By Alexander Cornwell
DUBAI (Reuters) -Emirates got an additional $1.1 billion in state support from Dubai after a collapse in long-haul travel due to the coronavirus pandemic triggered the airline's first annual loss in more than three decades.
Governments have pumped billions of dollars into airlines to keep them afloat during the pandemic and state-owned Emirates has now received $3.1 billion in equity injections from Dubai, including $2 billion disclosed last year.
The airline reported a $5.5 billion loss on Tuesday for the year ending on March 31, after making a $288 million profit the previous year, as revenue plunged 66% to $8.4 billion.
It was the airline's biggest annual loss, and only its third ever following losses in 1987-88 and 1985-86, its first year in operation, an Emirates representative said.
Emirates said the government, its sole shareholder, would continue to support the airline that has transformed Dubai into a major international travel hub over the past three decades.
Fellow Gulf carrier Qatar Airways, which is due to report results for its fiscal year ending March 31, has also received $3 billion from its state owner.
Emirates and Qatar Airways have no domestic markets to cushion against border restrictions and closures introduced to stop the spread of COVID-19. While vaccination programmes have put some economies on the road to recovery their slow rollout globally has put international airlines at a disadvantage.
Emirates Chairman Sheikh Ahmed bin Saeed Al Maktoum said the recovery from the pandemic would be patchy, cautioning that no one could predict when the industry's worst crisis would end.
Emirates said it had filled just 44.3% of seats on flights in the past year, down from an average of 78.4% a year earlier. It carried 6.6 million passengers, its lowest in two decades.

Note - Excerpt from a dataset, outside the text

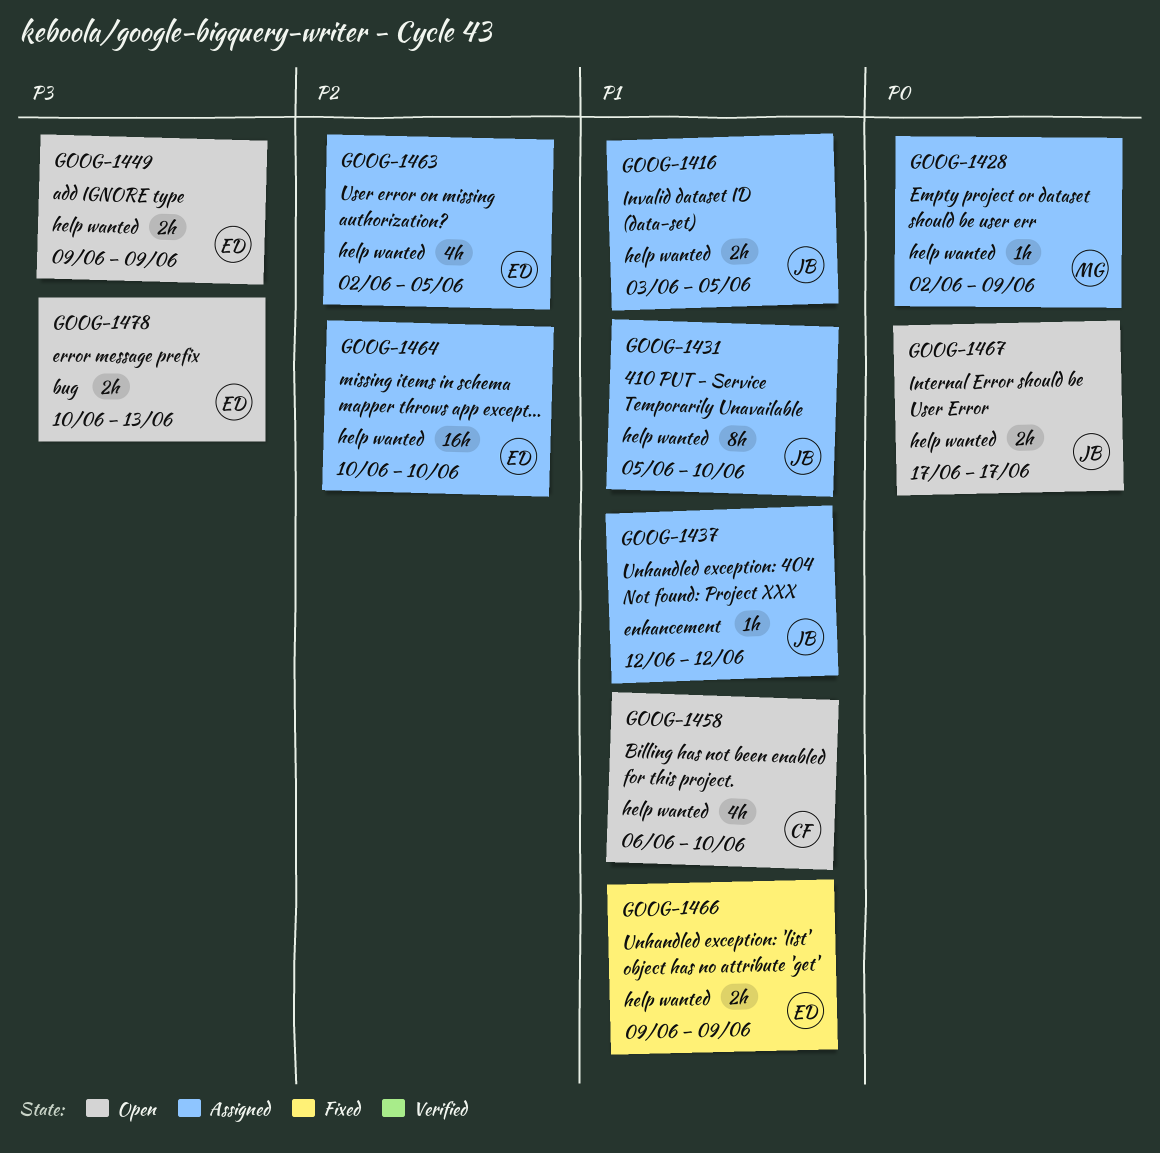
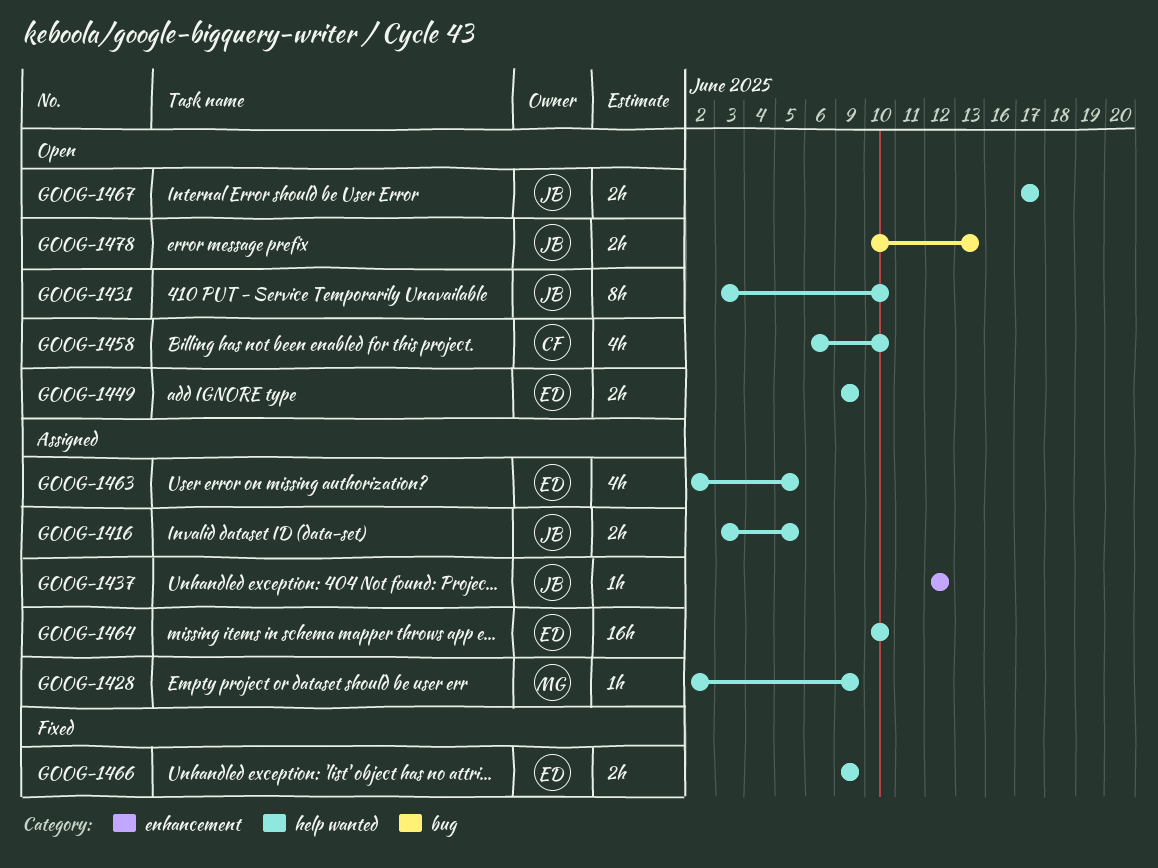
GOOG-1431, status: Assigned -> Open
GOOG-1431, start: Jun 5 -> Jun 3
GOOG-1478, owner: ED -> JB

The airline cut capacity by 82.6% compared with the previous year as it centred operations around its 146 Boeing (NYSE:BA) 777s - 19 of which have been stripped of seats to carry more cargo as the pandemic drastically hit passenger demand.
Most of the airline's 113 Airbus A380s have been grounded. Four more have been removed from operation and are unlikely to return before their scheduled retirement, it said.
Emirates Group, the airline's holding company that includes other aviation and travel assets, saw revenue fall 65.8% to $9.7 billion and it made a loss of $6 billion, its first.
The group's overall workforce shrank by 30.8% to 75,145, with the airline slashing its staff by nearly 20,000 to 40,801, its annual report said.